1 まず本件転勤命令が人事権の乱用として無効であるかどうかについて審案するに、〔中略〕労働協約第五条には「組合は、事業運営に関する計画の立案実施、職制機構の制定改廃は勿論、従業員の指揮統制・雇傭・解雇・異動・任免・賞罰等の人事権を含む事業経営権は、会社にあることを確認する。」就業規則第六六条には「会社は、業務の都合で社員に転勤を命ずることがある。前項の場合に、社員は、正当の理由がなければ、これを拒むことができない。」との定めがあることが認められ、この条項の趣旨からすると、経営上の必要があれば、職員に転勤を命じうる人事権を会社が専有することは明らかであるが、その前後の規定の趣旨からしても、人事権はこれを正当に行使すべく乱用にわたつてはならないことはいうまでもない。
 しかるところ、前記認定にかかる会社の業種・営業形態・職員採用の状況などから考えると、会社において職員の転勤は不可避のものであり、しかも本件転勤命令当時地方自治団体から人事例規、会計例規、市町村例規(いずれも加除式)の発注が増加し、これに対処するため、とくに北海道・東北・関西の各支社からその営業担当社員として編集経験者の配属をつよく要請されていた事情を考えあわせると、被告を東北支社営業課へ転勤させるについての会社の業務上の必要性が相当大きかつたものと認めなければならない。そして、前記認定事実によると、被告はその選考条件にかなつた適任者の一人であつたことが認められる。
 被告はこの点につき、同人の家庭事情をいうが会社が当時転勤を命ずるにあたつてあらかじめ当該社員の了解を求めた上で発令する取扱をしていたことを認めるに足りる証拠はなく、〔中略〕被告の家族は、父A(五八才)、母B(五一才)、祖母C(八二才)、弟D(一八才)、妹E(二三才)、F(一五才)の七人家族(外に東京で別居中の兄弟二人)であつて、家屋敷のほか田約三反歩、畑約二反歩を有して農業を営むところ、当時父は高血圧症の上交通事故による骨折のため、母は口内炎のためにいずれも加療中であり、祖母も老衰のため病臥中であつて、両親が被告を相談相手として頼りにしてその転勤に反対していた事情を窺いえられるが、一方右証拠からは父Aは右疾病を有しながらも、農作業に従事しながら長年訴外G株式会社に勤務して収入を得ており、たまたま当時交通事故のため家庭で加療中であつたにすぎないこと、母Bも虚弱ではあつても家事の外農作業にも従事していること、妹EはH株式会社に勤務中であり、弟DはI高校を卒業後国立J大学を受験すべく勉強中であり、妹FはK市立高校に在学中であることが認められるのであつて、被告が会社に勤務するかたわら農作業に従事していたことがあるとしても、前記家族構成から考えると、とくに家庭において被告の労力を不可欠とする事情は窺えないし、〔中略〕会社は転勤先の仙台において一月金三、〇〇〇円程度の費用で生活できる寮舎を完備し、その上地域手当金八〇〇円が加算されるというのであるから、被告の意思次第で相当程度家庭に送金することが可能である。そして会社は今後家庭に不測の事態が生じたときには責任をもつて援助と便宜を与える用意があることを被告に約束している事情に徴すれば、本件転勤命令に当つては被告の家庭事情をも充分配慮されているものというべく、前記会社における配転の必要を考えるとこれをもつて人事権の乱用であるとすることはできない。
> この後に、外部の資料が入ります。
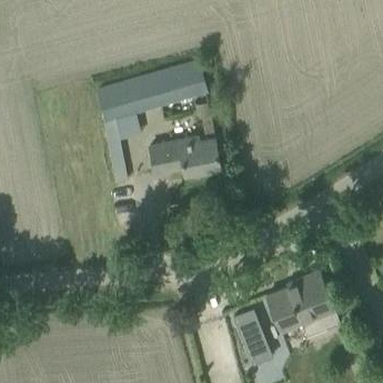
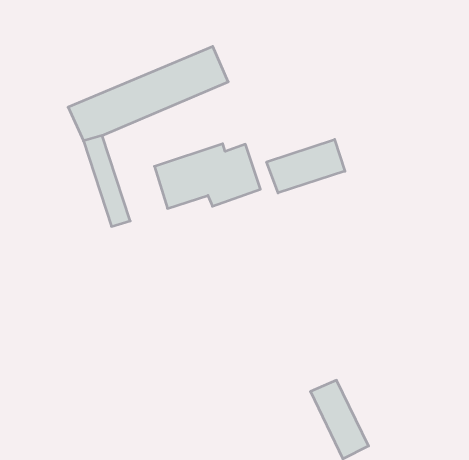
building: none -> [267,139,345,193]
building: [266,271,339,336] -> none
 もつとも、本件転勤命令が被告に内示された三日後である六月二九日に開催された部課長会議に課長補佐である組合三役が出席したことは当事者間に争がないところ、被告は右席上会社がとくに組合三役に対し、本件転勤命令を強行すべく協力を約させた旨主張し、〔中略〕右会議の席上、会社側から人事管理権の重要性を強調し、ついで開かれた月例集会において、長野本社の社員全員に対し、人事管理についての会社の方針を説示し、団体生活の統制に背くものは許すことができない旨の発言がなされたことが認められるが、これをもつて直ちに被告に対し右転勤を強制する趣旨でなされたものとすることはできず、他にこれを認めるに足りる証拠はない。
 以上説示のとおりであるから、本件転勤命令が人事権を乱用したものであると解することはできない。
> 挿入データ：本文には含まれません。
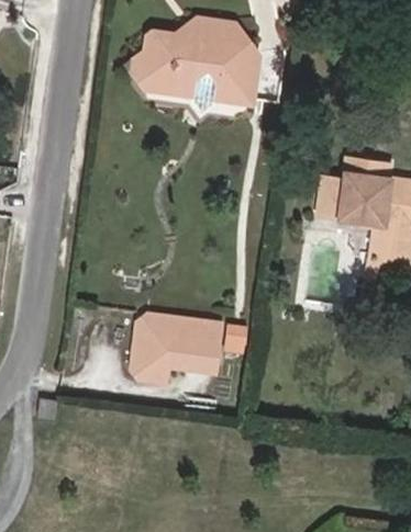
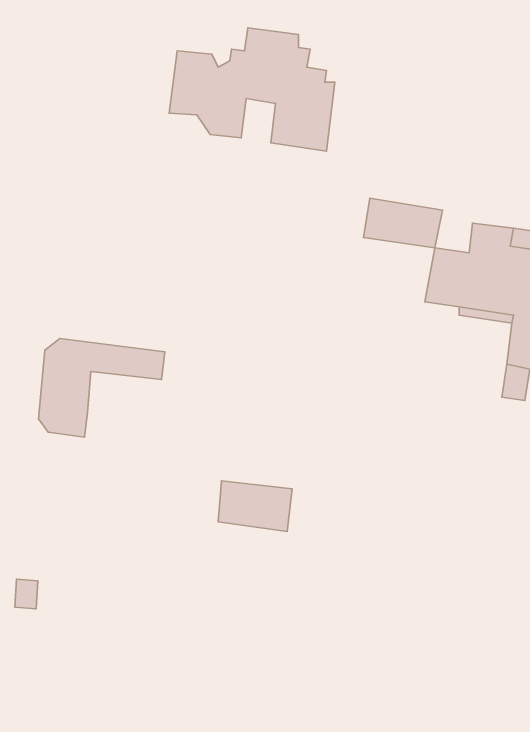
building: none -> [363,198,443,248]
building: [145,310,230,376] -> [38,339,165,437]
 2 右にみたように本件転勤命令が人事権の乱用と解することができない以上、被告はこれに従う義務があり、右命令に反したことを理由として就業規則に則り、発せられた前記休職処分および入社禁止処分はいずれもやむを得ない措置として有効であり、これらに違反してなされた前記認定の被告の所為が原告の援用する就業規則所定の懲戒事由にあたることは明らかである。そして、前記認定の諸般の事情を考えると、ほかに特段の事情が認められない限り、本件論旨退職処分が解雇権の乱用として無効であると解することはできない。